When I got my Masters, alas, I had not taken a course in marketing.  I found minimal work discovering I could understand “no” by the sound of the disinterested voice on the other end.  I failed economically, but by then, despite my bitterness at the medical community, which took me 5 years to get through, I looked for new opportunities and found them in several other fields.

I became interested in medical errors, their similarity to aviation with the exception that aviation had a system where one could learn from them, and back then medicine did not.  I wrote two bills for the Arizona legislature creating a reporting system for medical errors.  The bills died, but from that failure, I was asked to write a monthly column for the medical society.  I became a writer.  I wrote three different monthly columns at one point: astronomy and reasons we make errors being the two others.  I won the Creative Expression Award for Human Values in Neurology in 2003 and my article “Astronomy for Writers and Editors” was a finalist in the Writer’s Digest Competition.

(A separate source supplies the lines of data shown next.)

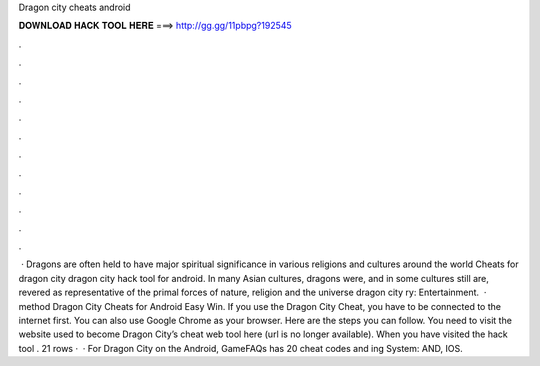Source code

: Dragon city cheats android

𝐃𝐎𝐖𝐍𝐋𝐎𝐀𝐃 𝐇𝐀𝐂𝐊 𝐓𝐎𝐎𝐋 𝐇𝐄𝐑𝐄 ===> http://gg.gg/11pbpg?192545

.

.

.

.

.

.

.

.

.

.

.

.

 · Dragons are often held to have major spiritual significance in various religions and cultures around the world Cheats for dragon city dragon city hack tool for android. In many Asian cultures, dragons were, and in some cultures still are, revered as representative of the primal forces of nature, religion and the universe dragon city ry: Entertainment.  · method Dragon City Cheats for Android Easy Win. If you use the Dragon City Cheat, you have to be connected to the internet first. You can also use Google Chrome as your browser. Here are the steps you can follow. You need to visit the website used to become Dragon City’s cheat web tool here (url is no longer available). When you have visited the hack tool . 21 rows ·  · For Dragon City on the Android, GameFAQs has 20 cheat codes and ing System: AND, IOS.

I brought my math to bear in the public schools as a ten year volunteer, before becoming a substitute teacher for four years in one district, my statistical and real world knowledge of math helping me immensely with the students.

In 2008, I became a volunteer at Rowe Sanctuary in Nebraska, and two years later, after seeing my eleventh total solar eclipse with a German tour group, I decided to learn German. I had no idea I would teach people about cranes, see as many (17) total solar eclipses as I have, all over the world, and could learn, if only to the intermediate level, a foreign language.  I watch German Krimis (crime movies) for relaxation.

Life is to be lived.  I sometimes envy my wife, who is satisfied with a deep knowledge and love of horses. I have never been able to stick with an interest as long.  On the other hand, to any who might envy my interest in so many facets of the world, I say simply to keep your eyes and ears open, for opportunities are common but are not often announced.  Failure is a big, often recognized, opportunity. It is your life to live, and it is your decision—nobody else’s, unless you cede authority—to choose.  Finding yourself truly content is a sign you are probably living properly, regardless of whether you run “experiments.”

*log(x) dx is integrated by parts

u=log x; dv=dx

du=dx/x; v=x

From this, the result is uv-int(v*int(du))=xlog(x)-int(x*dx/x)=xlog(x)-x or x(log(x)-1) (+C).